Years afterward, when I was lecturing, my cousin, George Pickering Bemis, ex-Mayor of Omaha, and my aunt Abbie and my cousin Abbie attended the one I delivered in Omaha, and all of them felt a little hurt by my allusions to the old Methodists, and to my grandmother and her father. Bemis wrote to me that they were horrified. But they forgot that what I said of the Methodists and of my ancestors was in their praise. I was not ridiculing them, but extolling them. I told of these incidents of my childhood, because I was speaking of my childhood, and these were facts. One of the strictest commandments of old Methodism was to tell the truth. They were not satisfied with the mild negative of the Sinaitic commandment, "Thou shalt not lie." They added a positive decree, "Thou shalt speak the truth." That was all I was doing. I was telling the truth about my childhood and boyhood. I have never spoken anything but the truth in all my life. This, too, I owe to the early training in Methodist virtues and precepts, and to the example and counsel of my dear old grandmother.

I could not join the Bible class, at the urgent request of the grocer, Mr. Holmes, because I could not see the necessity of God, and no one could ever explain to me the reason why there should be, or is, a God. I could never recognize the necessity. Morality and ethics I could see the necessity of, and the high and authoritative reason for; but religion never appealed to my intelligence or to my emotions. The story of the Prodigal Son only taught me that to be a Christian one must do something to be forgiven for, to repent of; and I could not see the strength of such an argument. The plain and sound "ethics" of Methodism, outside of "faith" and "belief," always seemed to me to be higher and better than this.

I feel that in an autobiography I should say this much about my moral creed and principles. Later in life the Bible got me into much trouble, involved me in persecutions, and finally landed me in jail—all of which I shall refer to in due season.

Children are born savages and cheats. It is only training that makes true and honest men and women of them. When a child of five and six, I slept with my aunt Alice, the one who was afterward lost on the Lexington. One night I saw a fourpence in her pocket-book. When I saw that she was asleep, I got up quietly, went to her pocket-book where it lay on the table and took the fourpence out of it. But I could not retain it. It seared into my conscience. Before she woke up, I went as quietly back to the purse and placed the fourpence exactly where I had found it. My Methodist training saved me.

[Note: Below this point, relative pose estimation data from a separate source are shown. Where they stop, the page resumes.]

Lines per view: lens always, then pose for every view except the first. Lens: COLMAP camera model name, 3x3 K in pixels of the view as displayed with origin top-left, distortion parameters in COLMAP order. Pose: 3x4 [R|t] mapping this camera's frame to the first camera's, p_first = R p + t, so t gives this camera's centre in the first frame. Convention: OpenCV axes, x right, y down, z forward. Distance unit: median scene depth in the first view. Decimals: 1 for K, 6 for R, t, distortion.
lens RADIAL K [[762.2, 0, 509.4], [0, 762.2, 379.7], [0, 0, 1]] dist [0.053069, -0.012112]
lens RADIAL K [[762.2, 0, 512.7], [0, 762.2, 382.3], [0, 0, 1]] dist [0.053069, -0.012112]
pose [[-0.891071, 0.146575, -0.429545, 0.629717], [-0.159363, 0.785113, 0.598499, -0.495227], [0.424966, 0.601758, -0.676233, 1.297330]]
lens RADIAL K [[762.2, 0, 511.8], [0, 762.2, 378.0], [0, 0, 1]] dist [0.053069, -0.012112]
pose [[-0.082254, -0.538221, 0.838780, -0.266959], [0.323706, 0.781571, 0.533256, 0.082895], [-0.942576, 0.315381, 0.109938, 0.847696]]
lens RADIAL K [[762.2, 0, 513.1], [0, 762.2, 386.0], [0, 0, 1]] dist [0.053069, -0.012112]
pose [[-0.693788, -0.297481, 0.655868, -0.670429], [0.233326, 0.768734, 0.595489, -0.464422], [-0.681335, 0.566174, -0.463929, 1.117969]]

On another occasion, my grandmother took me to Watertown to buy me a suit of clothes. In the store I noticed, while my grandmother was talking with the clerk, a lovely knife in the show-case. I wanted it. All my boyish instincts went out to that knife. I had never had a knife, and was hungry for one. I looked around, with all the inherited cunning of savage and barbarian and predatory ancestors in a thousand forests and for a hundred centuries. No one was observing me. Quietly, stealthily, I went to the case. I lifted the top, took the beautiful knife, and put it in my pocket. It was done. I had the knife, and no one would ever be any wiser. I was safe with my spoil. But again my Methodist-drilled conscience awoke. It made me go back to the show-case and replace the stolen knife. I actually felt better—for a time.

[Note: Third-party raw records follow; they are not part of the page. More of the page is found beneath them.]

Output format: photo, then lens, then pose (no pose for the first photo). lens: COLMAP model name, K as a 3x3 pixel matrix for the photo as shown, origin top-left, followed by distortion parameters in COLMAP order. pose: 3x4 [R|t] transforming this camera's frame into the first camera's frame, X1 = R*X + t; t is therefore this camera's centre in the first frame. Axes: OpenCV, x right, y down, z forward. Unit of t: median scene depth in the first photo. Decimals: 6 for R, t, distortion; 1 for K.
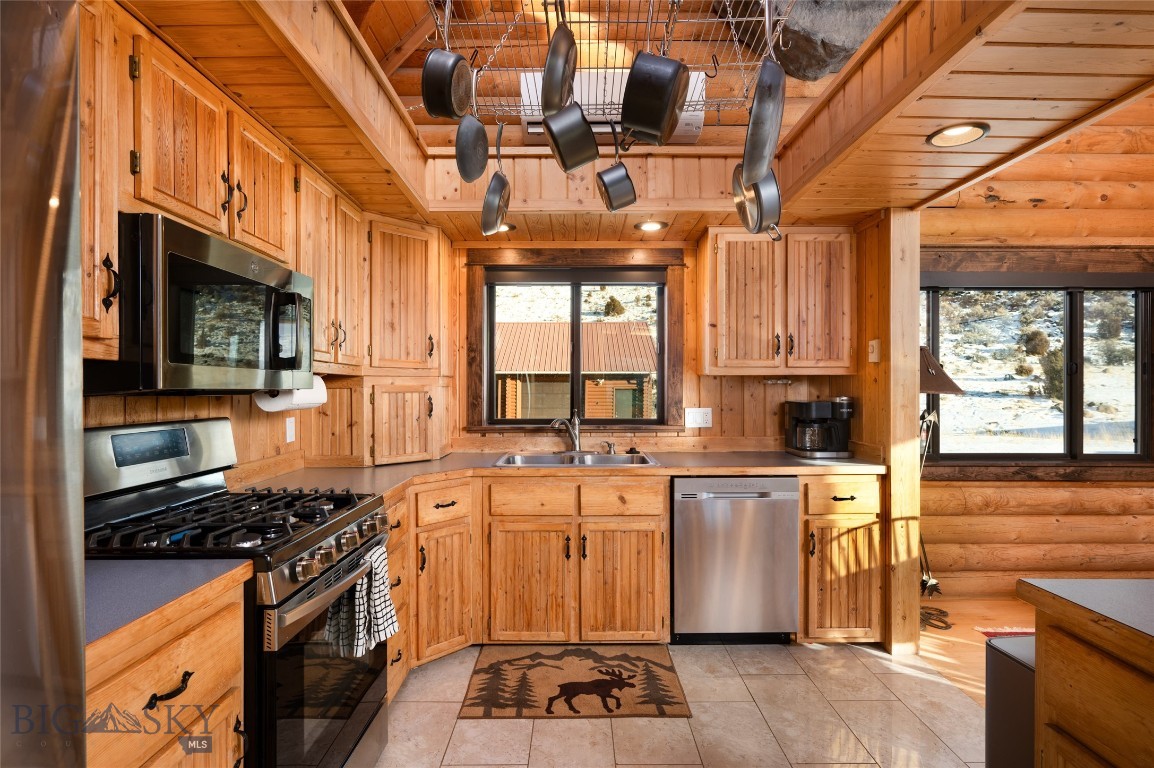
lens RADIAL K [[567.0, 0, 576.4], [0, 567.0, 390.1], [0, 0, 1]] dist [0.000269, -0.000144]
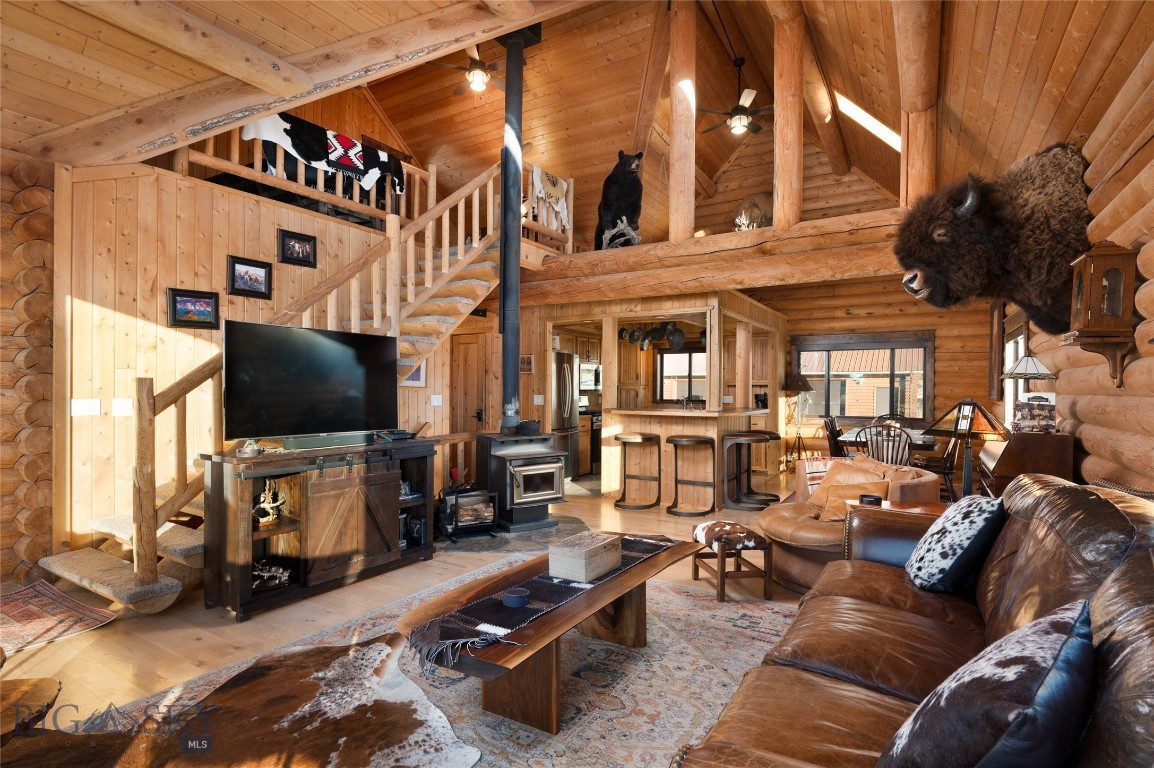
lens RADIAL K [[560.0, 0, 573.6], [0, 560.0, 389.1], [0, 0, 1]] dist [0.000208, -0.000126]
pose [[0.845666, 0.004591, -0.533693, 1.025749], [-0.002834, 0.999988, 0.004112, -0.012471], [0.533706, -0.001965, 0.845668, -1.742446]]
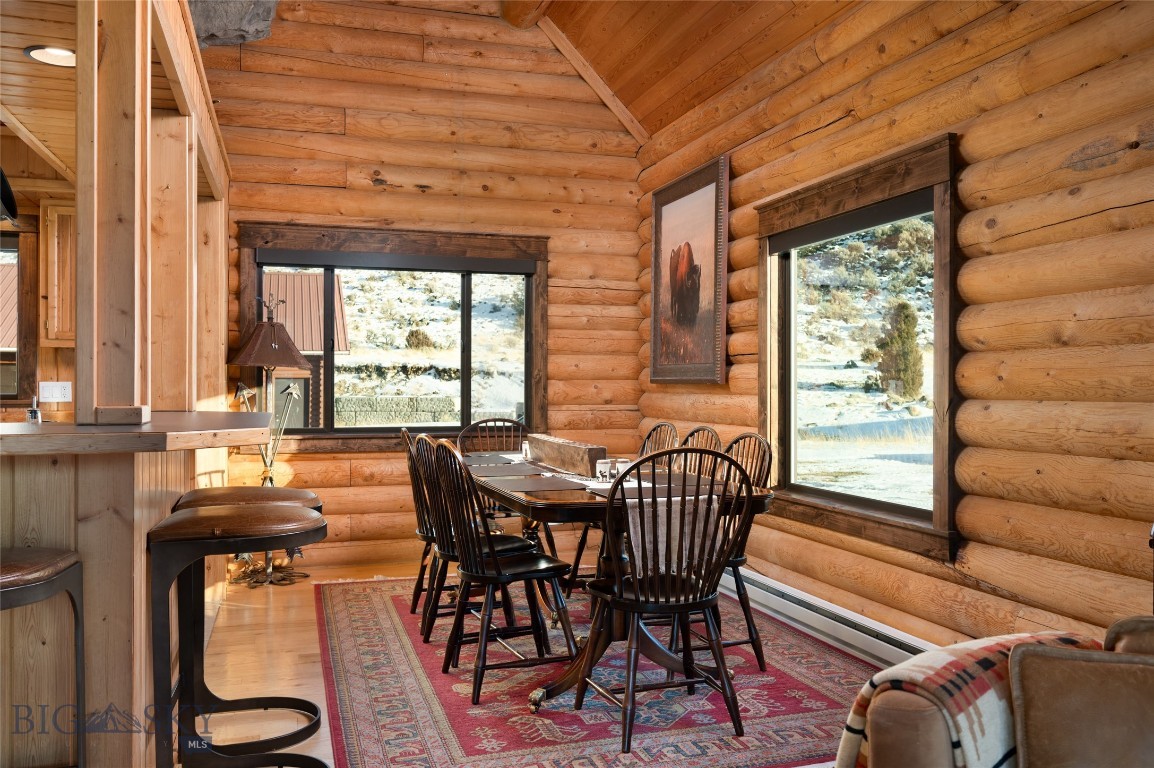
lens RADIAL K [[930.6, 0, 577.0], [0, 930.6, 384.0], [0, 0, 1]] dist [-0.001299, 0.000582]
pose [[0.955685, 0.000144, 0.294390, 0.576883], [-0.000220, 1.000000, 0.000228, 0.033426], [-0.294390, -0.000282, 0.955685, -0.744229]]
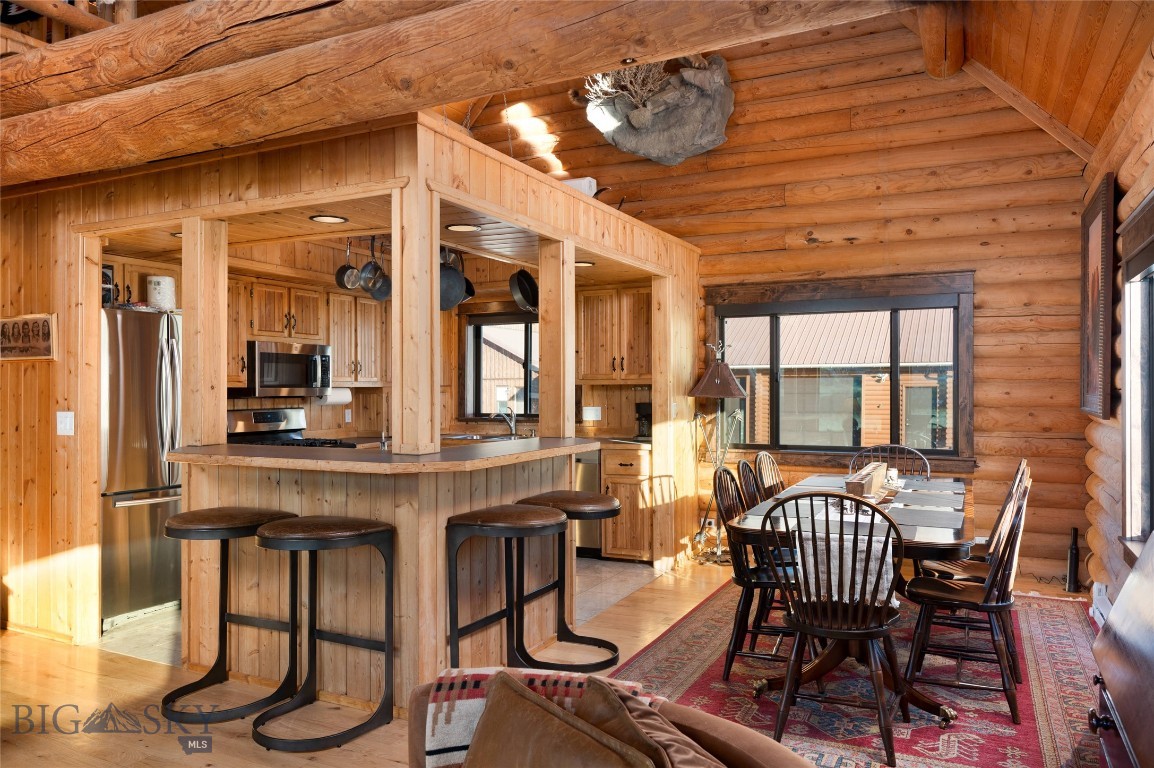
lens RADIAL K [[804.7, 0, 577.0], [0, 804.7, 384.0], [0, 0, 1]] dist [-0.000537, -0.002266]
pose [[0.893779, -0.005464, -0.448474, 1.063128], [0.003878, 0.999983, -0.004454, -0.016479], [0.448490, 0.002242, 0.893785, -0.815779]]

Then the appeal of nature came back stronger than before. I longed for the knife. There was no resisting the predatory impulse. Again I stole behind the counter, opened the case, took out the knife, and placed it securely in my pocket. Again it had been done without chance of detection. But again my Methodist-made conscience came to the fore. Again it saved me from being a thief. I went back to the case, and put the knife in its place, but with great reluctance. Still a third time I took the knife from the case and secreted it in my pocket, and again the Methodist conscience proved stronger than human nature, and I restored the treasure to its proper place. I was finally able to leave the store without the knife, and with a clean conscience.

These are the only instances when I started to do an evil thing, and in both of them I did not go the full length, but restored the property I coveted. Since that time, and with these exceptions, for the entire period of my life I have never cheated, stolen, or lied. And yet I have been in fifteen jails. For what?

When I was clerk in Mr. Holmes's grocery store I was in charge of the money-drawer. I received no salary from Mr. Holmes, but took out the $1 a week that I was allowed, and kept an account of it. I was trusted, and did not betray in the slightest degree this trust and confidence of my employer. Every cent that I took out of, or put into the cash-drawer was entered upon my account-book, and I was ready at any and all times to show exactly how my account stood with the store.